In November, WWF-UK sent an appeal to save Sumatran tigers to 94,000 warm donors. The charity raised £168,000 and won the Institute of Direct Marketing award for the best creative of last month.
In March 2004, WWF-UK and its campaigning partner Traffic released a report revealing that Indonesia was about to lose its last remaining tiger species - the Sumatran tiger - mainly because of the illegal trade in tiger parts in the country.
The report, Nowhere to Hide: the Trade in Sumatran Tigers, showed that at least 50 tigers of this species were poached each year between 1998 and 2002. Estimates made in 1999 showed that there were about 500 tigers left in the wild in Sumatra.

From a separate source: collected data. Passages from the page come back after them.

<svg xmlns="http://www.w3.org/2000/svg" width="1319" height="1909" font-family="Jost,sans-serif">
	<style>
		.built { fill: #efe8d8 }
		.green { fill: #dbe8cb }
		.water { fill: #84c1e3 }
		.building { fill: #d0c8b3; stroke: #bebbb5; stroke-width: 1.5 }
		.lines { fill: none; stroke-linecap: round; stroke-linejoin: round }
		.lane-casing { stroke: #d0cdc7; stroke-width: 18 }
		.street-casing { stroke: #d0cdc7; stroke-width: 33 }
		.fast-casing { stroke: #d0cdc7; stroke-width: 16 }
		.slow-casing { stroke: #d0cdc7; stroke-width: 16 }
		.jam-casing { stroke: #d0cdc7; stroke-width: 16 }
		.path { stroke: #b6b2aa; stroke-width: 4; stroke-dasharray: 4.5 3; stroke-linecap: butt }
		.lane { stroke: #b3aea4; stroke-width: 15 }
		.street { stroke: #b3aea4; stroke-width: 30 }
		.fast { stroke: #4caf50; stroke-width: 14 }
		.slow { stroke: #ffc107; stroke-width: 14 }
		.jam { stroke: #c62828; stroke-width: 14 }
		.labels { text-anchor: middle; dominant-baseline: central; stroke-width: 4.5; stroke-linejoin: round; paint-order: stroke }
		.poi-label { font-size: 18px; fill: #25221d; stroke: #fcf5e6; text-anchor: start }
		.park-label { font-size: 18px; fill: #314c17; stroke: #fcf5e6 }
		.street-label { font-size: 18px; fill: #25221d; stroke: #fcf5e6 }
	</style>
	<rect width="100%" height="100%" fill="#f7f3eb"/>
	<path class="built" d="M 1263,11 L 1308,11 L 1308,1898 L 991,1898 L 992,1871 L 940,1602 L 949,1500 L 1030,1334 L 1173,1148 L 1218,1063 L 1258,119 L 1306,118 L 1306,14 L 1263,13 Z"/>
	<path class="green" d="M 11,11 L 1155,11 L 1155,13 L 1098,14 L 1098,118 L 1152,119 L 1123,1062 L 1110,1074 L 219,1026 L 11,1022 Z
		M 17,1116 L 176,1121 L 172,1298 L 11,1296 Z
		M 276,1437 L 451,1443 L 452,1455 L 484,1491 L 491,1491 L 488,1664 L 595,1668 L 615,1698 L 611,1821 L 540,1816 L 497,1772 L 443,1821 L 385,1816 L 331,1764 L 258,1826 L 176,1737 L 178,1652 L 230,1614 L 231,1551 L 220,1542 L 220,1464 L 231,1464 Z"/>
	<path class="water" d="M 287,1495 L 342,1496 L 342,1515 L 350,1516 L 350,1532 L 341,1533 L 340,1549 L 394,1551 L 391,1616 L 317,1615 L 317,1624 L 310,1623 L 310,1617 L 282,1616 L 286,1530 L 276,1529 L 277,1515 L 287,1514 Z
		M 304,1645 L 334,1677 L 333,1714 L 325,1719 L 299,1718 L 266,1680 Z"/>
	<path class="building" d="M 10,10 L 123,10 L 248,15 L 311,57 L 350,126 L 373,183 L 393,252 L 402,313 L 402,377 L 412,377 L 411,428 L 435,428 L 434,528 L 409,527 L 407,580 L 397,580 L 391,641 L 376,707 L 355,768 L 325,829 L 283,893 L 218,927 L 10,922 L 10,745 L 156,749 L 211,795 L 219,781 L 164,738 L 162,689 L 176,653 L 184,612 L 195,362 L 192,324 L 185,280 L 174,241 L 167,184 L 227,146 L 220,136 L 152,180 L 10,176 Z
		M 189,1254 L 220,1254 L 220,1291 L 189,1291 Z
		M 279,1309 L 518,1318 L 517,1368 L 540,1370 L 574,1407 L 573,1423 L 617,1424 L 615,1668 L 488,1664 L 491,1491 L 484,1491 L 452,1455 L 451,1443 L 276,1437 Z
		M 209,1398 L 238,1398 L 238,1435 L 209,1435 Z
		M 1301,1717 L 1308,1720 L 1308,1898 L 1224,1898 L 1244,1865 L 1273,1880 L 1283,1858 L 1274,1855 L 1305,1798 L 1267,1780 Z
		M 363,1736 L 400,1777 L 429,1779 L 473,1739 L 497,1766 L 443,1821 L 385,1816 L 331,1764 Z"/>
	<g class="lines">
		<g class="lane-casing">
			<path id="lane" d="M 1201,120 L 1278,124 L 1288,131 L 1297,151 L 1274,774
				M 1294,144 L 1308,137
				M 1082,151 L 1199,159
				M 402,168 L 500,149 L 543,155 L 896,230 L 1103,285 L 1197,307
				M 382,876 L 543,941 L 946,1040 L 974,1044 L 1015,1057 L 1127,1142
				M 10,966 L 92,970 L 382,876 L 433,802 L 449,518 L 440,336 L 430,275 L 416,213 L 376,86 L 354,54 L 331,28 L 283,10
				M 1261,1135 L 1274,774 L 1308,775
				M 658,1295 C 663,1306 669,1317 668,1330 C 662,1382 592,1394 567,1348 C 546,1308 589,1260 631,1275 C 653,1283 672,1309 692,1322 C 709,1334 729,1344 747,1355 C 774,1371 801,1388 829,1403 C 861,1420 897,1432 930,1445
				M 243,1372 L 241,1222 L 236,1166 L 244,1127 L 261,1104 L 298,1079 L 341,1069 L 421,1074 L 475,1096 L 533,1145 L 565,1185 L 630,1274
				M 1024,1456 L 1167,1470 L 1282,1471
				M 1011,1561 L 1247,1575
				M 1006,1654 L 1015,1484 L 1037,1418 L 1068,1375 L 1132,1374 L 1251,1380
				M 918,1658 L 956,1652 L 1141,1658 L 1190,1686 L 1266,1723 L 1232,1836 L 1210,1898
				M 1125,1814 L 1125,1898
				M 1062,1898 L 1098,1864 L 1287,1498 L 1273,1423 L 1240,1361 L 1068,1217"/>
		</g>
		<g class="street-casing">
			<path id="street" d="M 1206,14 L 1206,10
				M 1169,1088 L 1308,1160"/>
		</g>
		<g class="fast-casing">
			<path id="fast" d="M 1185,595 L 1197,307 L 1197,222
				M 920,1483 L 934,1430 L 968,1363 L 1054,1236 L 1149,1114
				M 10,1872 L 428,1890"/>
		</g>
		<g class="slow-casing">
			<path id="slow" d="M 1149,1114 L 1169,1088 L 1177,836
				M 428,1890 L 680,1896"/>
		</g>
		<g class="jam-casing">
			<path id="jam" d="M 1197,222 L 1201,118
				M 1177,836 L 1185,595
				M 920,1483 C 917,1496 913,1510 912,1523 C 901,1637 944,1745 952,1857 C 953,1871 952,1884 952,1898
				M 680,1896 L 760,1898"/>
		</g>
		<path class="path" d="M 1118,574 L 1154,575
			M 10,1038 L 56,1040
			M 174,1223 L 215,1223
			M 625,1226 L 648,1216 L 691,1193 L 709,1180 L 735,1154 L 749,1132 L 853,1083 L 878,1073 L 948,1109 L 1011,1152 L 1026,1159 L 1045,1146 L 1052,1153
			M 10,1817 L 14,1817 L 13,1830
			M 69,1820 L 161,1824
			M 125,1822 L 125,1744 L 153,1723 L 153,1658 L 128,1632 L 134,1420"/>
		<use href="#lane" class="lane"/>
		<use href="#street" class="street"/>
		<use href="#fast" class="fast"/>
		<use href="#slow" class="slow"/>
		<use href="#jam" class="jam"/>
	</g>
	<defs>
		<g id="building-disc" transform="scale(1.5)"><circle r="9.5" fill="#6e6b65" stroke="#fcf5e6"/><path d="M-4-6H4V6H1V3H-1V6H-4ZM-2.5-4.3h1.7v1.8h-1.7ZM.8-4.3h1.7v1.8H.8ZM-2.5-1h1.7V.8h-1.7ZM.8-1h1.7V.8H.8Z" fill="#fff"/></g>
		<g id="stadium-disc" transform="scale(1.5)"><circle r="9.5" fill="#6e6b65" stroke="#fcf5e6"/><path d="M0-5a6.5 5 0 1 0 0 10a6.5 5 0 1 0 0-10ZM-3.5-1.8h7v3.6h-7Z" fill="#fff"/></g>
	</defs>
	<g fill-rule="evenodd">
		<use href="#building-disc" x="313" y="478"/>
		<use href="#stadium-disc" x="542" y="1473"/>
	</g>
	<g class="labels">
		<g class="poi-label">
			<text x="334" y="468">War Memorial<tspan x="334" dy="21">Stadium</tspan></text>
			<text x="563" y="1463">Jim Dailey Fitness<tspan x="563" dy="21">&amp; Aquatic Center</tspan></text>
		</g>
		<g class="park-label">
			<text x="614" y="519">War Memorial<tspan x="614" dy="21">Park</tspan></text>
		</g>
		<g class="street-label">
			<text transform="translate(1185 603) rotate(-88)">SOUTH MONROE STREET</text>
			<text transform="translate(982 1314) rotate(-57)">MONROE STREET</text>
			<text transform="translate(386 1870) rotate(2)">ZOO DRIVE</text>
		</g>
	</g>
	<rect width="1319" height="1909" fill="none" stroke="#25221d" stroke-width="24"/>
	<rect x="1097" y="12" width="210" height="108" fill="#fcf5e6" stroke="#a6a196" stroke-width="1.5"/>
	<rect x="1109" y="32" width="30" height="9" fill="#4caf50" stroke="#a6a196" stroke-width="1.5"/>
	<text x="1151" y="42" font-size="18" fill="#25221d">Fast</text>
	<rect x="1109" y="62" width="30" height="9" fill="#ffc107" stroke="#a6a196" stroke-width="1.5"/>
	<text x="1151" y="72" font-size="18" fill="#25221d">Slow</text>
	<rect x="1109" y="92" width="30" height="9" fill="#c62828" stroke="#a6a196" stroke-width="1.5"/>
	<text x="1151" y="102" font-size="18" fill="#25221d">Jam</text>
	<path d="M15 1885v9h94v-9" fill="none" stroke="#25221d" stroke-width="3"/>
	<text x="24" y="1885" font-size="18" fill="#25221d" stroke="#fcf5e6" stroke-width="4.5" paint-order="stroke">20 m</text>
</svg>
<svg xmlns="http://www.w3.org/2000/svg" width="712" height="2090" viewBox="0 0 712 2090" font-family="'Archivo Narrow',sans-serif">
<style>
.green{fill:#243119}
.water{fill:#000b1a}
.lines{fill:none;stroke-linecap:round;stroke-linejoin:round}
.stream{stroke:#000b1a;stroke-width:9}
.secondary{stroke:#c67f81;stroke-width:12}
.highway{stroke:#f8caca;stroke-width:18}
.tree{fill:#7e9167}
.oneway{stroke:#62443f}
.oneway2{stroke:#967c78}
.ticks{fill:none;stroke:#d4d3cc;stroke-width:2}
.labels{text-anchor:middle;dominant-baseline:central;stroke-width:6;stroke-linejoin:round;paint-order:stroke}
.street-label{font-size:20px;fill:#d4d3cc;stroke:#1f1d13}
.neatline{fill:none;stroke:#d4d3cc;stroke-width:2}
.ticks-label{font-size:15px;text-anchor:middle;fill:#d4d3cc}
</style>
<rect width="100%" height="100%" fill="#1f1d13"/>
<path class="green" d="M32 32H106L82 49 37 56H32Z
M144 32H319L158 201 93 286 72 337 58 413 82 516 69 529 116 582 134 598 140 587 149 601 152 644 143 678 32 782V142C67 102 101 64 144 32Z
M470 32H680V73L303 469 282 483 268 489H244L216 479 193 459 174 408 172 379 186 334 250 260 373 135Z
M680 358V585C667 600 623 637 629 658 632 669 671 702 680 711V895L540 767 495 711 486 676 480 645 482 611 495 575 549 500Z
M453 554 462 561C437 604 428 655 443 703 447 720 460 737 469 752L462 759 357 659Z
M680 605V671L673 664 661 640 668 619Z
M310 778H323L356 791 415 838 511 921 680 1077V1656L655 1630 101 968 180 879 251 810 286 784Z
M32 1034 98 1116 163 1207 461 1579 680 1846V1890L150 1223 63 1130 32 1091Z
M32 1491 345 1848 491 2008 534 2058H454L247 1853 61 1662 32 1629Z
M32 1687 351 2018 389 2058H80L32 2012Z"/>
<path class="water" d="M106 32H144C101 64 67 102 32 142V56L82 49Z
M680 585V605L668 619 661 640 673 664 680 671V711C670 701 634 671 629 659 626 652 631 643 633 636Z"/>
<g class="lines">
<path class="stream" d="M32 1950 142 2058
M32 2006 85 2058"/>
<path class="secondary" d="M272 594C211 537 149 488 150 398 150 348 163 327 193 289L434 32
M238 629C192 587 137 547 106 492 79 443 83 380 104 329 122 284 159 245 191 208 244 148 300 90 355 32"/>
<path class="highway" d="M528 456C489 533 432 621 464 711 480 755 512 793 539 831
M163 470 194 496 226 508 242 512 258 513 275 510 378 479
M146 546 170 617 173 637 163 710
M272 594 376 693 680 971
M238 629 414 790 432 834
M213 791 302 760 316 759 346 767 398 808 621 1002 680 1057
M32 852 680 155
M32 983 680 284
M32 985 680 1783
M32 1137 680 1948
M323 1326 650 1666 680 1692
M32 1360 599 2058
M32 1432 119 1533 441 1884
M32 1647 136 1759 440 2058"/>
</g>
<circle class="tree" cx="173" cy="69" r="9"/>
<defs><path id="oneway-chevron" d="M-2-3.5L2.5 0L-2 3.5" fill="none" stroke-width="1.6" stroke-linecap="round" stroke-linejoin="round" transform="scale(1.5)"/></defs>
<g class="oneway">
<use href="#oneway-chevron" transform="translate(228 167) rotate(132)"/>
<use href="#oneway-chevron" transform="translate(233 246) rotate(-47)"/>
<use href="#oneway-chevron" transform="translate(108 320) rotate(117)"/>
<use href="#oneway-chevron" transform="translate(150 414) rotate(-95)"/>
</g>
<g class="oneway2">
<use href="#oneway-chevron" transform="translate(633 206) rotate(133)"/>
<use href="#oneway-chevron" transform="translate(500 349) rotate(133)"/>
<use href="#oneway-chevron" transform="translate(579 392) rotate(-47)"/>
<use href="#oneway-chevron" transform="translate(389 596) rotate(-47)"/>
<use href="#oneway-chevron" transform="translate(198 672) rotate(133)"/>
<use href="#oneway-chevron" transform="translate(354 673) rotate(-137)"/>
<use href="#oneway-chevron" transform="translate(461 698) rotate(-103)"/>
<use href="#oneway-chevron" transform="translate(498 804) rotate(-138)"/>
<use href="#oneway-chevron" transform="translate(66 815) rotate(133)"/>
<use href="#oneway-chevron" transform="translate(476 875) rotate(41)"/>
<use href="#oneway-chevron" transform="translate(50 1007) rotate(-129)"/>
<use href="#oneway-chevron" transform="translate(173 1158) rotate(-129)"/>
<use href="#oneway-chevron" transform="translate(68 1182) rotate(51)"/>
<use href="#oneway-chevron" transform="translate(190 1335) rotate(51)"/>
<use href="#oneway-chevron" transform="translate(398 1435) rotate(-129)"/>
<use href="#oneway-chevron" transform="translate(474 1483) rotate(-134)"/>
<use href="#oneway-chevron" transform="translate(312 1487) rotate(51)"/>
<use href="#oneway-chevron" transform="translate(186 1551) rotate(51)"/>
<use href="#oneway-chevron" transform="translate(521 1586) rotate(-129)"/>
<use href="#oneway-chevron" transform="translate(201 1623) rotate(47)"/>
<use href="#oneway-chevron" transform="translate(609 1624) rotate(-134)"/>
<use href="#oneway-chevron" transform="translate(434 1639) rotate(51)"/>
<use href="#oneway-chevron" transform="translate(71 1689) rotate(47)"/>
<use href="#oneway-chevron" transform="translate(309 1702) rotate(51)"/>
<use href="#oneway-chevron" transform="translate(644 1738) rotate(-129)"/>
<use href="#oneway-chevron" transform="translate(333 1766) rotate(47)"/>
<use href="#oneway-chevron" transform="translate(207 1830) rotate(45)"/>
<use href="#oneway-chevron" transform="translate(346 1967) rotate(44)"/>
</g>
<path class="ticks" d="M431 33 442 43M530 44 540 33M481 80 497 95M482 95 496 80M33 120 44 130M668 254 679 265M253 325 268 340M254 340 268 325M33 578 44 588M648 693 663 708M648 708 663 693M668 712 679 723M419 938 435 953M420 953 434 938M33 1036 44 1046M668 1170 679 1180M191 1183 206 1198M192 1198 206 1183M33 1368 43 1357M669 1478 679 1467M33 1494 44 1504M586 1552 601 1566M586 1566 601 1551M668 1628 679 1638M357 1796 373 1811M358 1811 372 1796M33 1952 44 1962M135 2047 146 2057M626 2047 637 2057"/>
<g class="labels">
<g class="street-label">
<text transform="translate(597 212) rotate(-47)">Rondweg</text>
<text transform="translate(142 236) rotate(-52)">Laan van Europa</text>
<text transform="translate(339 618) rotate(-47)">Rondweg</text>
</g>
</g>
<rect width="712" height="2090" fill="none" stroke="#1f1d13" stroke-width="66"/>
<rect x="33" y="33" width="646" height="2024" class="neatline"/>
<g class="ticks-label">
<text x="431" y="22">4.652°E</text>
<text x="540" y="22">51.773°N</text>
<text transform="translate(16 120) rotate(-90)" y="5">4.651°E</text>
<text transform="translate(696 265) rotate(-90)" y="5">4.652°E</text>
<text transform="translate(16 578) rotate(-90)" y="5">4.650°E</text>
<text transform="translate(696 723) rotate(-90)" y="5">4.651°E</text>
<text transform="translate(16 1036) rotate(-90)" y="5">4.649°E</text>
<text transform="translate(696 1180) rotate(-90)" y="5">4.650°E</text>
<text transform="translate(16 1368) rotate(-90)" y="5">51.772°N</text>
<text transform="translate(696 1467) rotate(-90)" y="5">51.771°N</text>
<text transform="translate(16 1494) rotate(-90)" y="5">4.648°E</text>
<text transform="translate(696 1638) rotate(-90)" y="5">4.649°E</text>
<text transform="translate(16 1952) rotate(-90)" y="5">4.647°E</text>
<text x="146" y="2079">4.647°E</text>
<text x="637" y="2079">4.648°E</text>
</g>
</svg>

The appeal wanted to draw attention to the illegal trade in tiger parts, which are used in traditional Asian medicine and for souvenirs.
How it worked
A red and green mail pack that looked like a genuine sachet of powdered tiger bone was sent to 94,000 warm donors. Among them were 20,000 of WWF-UK's 220,000 direct debit donors, who were chosen either because they had recently signed up to the scheme or because they had made a cash donation in the past. Recipients also included occasional cash donors.
Written on the back of the pack's outer were directions to pour the powder into a bowl of hot water. Inside was an A2 leaflet folded in four, with the message "You would never buy tiger bone, but unfortunately some people do". When partially unfolded, it showed a picture of a Sumatran tiger, indicating which of the animal's body parts are used for different remedies.
The leaflet opened out completely to reveal information about the tigers and what can be done to protect them. Although recipients were free to make a donation of their choice, they were given guidance on what different sums of money would achieve. For example, £25 would cover the running and maintenance costs of a motorcycle for a wildlife protection ranger in Sumatra.
An insert was also placed in the charity's loyalty materials, including its magazine WWF News. But Steve Andrews, head of supporter management at WWF-UK, said inserts don't usually generate as many donations as direct mail.
The appeal raised £168,000 against a target of £110,000, and had a response rate of 8 per cent. The appeal's average gift of £19 was higher than the charity's usual average of £13 to 15, which Andrews described as low.
"A lot of our direct debit supporters feel they are already doing their bit, and occasional cash givers tend to be less well-off." He said average donations were higher because the charity targeted its audience better this time: "We looked at how often people had given in the past and how much."
Andrews added that the pack's design and colours were really appealing to recipients. This led WWF-UK to win the Institute of Direct Marketing award for the best creative in May.
Nick Thomas, creative director, Target Direct
This pack demonstrates the importance of the outer envelope in contributing to the success of an appeal. I've always believed it's where most of the creative effort should go.
The envelope is the gateway to the whole appeal. If we fail to entice our potential donor through it, all hope is lost - as are the hours spent sweating over letters, leaflets and donation forms.
This envelope for the WWF's tiger bone appeal is a real beauty. Like all the great packs, it entices you in, in this case with the perverse notion of enjoying some powdered tiger bone to relieve your rheumatism or headache. It's a striking approach and designed to appear suitably exotic.
The idea is bound to have ruffled a few feathers and drawn some complaints.
In my experience, this is a good thing. When donors do phone up and let off steam - which is normally in the first couple of days - it's an early indicator that the appeal will do well.
The inside of the pack breaks with convention in that it has no letter, but consists only of a leaflet that folds out to A2 size and carries an integral personalised donation form. The large format allows for appropriately loud headlines - "For the Sumatran tiger things have reached crisis point" - and space for a particularly striking picture of the beautiful endangered beast itself.
The Sumatran tiger is in real trouble. Only 500 or so exist in the wild and poachers kill about one a week. This appeal enables donors to do the maths and makes a compelling case to support the WWF's great work.